Journalists working for the Qatar-based satellite channel Al-Jazeera and the Dubai-based satellite channel Al-Arabiya said they received telephone threats from men identifying themselves as Palestinian Authority security personnel or dissident members of Arafat's Fatah organization. The threats centered on the stations' coverage of the fighting in the Gaza Strip that followed Arafat's July 17 appointment of his cousin, Musa Arafat, as head of security for the Palestinian territories. Saifeddin Shahin, Gaza correspondent for Al-Arabiya, said a person claiming to represent PA security forces threatened to burn the station's bureau if the station was not careful about what it reported, a reference to the station's recent coverage of the internal political situation. An Al-Jazeera correspondent said a caller identifying himself as a representative of a dissident wing of Fatah told him that the station would "bear responsibility" for what it had reported.
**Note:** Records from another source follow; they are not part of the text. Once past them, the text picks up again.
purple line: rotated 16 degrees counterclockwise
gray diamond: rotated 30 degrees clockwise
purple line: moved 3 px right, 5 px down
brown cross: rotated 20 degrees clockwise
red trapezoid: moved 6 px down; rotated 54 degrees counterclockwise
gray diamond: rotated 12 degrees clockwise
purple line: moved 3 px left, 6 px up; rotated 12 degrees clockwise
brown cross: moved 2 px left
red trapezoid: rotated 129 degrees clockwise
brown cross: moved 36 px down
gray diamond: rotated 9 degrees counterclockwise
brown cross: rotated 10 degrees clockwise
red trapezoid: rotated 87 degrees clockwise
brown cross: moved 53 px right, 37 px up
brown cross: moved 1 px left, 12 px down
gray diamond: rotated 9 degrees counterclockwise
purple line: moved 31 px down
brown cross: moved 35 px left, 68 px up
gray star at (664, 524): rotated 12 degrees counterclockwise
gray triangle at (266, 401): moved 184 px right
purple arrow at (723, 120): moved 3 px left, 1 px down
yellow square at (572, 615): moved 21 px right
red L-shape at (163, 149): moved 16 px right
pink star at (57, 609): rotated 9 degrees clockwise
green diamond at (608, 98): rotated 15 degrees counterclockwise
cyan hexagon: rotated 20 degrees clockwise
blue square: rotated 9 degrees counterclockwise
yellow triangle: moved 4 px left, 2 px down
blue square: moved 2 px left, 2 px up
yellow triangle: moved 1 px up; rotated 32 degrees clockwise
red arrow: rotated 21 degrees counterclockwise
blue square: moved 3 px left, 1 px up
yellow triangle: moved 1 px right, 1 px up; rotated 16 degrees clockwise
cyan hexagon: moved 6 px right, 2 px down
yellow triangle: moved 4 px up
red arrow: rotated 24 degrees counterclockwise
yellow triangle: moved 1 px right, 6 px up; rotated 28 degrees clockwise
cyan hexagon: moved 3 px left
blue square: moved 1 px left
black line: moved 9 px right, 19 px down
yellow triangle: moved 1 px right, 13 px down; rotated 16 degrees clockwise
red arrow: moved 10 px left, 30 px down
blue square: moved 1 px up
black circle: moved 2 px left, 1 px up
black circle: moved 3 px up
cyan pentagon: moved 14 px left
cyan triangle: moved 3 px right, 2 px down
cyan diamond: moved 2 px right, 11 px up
In a particularly brutal attack, two masked men beat Agence France-Presse photographer Jamal Aruri with wooden sticks outside his home. Aruri believes that the assailants were PA security personnel or militants close to the PA. The attack came after a photograph that Aruri had taken in 2003--of three men wanted by Israel who had been holed up in Yasser Arafat's compound--was posted on the Internet.
The pro-PA Palestinian Journalists' Association threatened to take action against journalists who covered internal strife. In June, the association announced a ban "on dealing with or handling any type of statements that touch on internal events and carry between their lines words that slander, libel or harm others." It said journalists who violated this code would be punished, though it did not specify how.
In a chilling new development, militants in the Gaza Strip abducted one reporter and failed in an earlier attempt to seize another. On September 27, veteran CNN producer Riad Ali was seized at gunpoint from a car in which he was riding with CNN colleagues. He was released the next day unharmed. In May, armed men attempted to bundle New York Times reporter James Bennet into a waiting car while he stood outside a hospital in Gaza during an escalation in the fighting. He resisted his attackers and avoided capture.